Pressure Drop of Confined Microfluidic Droplets

Microfluidics is the study of fluid manipulation on a micron scale. Microfluidic devices, or "lab-on-a-chip" technologies are used in many areas, from studying cell biology to enhancing chemical synthesis. Microfluidics has become a popular research tool in recent years due to the ease of fabrication, low cost for materials and reagents, and high surface area to volume ratios, which decrease residence times.  Microfluidic devices are commonly made using soft lithography, which requires specialty equipment such as a spin coater and mask aligner. When inadequate equipment is used or unintentional errors are made, they can result in features with non-rectangular channels. For some researchers, it is near impossible for them to create perfectly straight channel walls, due to their equipment limitations. Since microfluidics is a field that leaves no room for error, we want to show what effect these imperfections have on the accuracy of the device. We use a simple, well-established pressure measuring technique called a comparator to measure the pressure drop of a confined microfluidic droplet in a train.
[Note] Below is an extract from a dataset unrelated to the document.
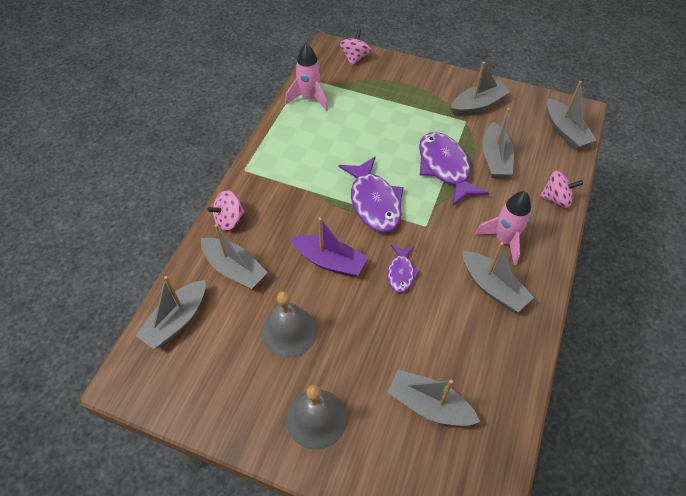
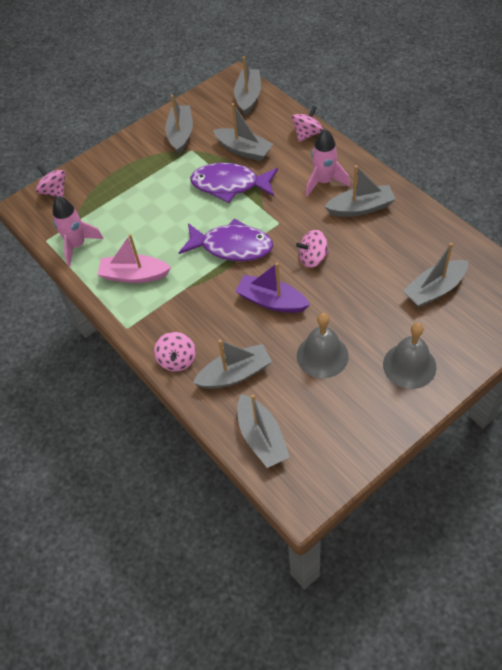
camera: 55 degrees left, 0 degrees up
purple boat [291,217,368,277] -> purple boat turned 120 degrees counterclockwise [236,262,310,313]
purple fish [387,245,420,293] -> pink spinning top [296,230,329,268]
grey boat [547,81,597,150] -> grey boat turned 90 degrees counterclockwise [234,56,261,116]
none -> pink boat [97,234,171,283]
We compare the measurements made in devices with either a square cross section, or an intentionally irregular cross-section which we call a "trapezoid". Our results show that at low capillary number (Ca_o<0.03), pressure drop is the same in both square and trapezoid cross sections but at higher capillary numbers (Ca_o>0.03), pressure drop in the trapezoid channel is greater than that in the square channel. This supports our claim that minor variations in channel cross section can affect pressure drop. In the future, we hope to do more of these experiments on other devices made out of a mechanically rigid material in order to determine how much elastic deformation affects pressure drop measurements.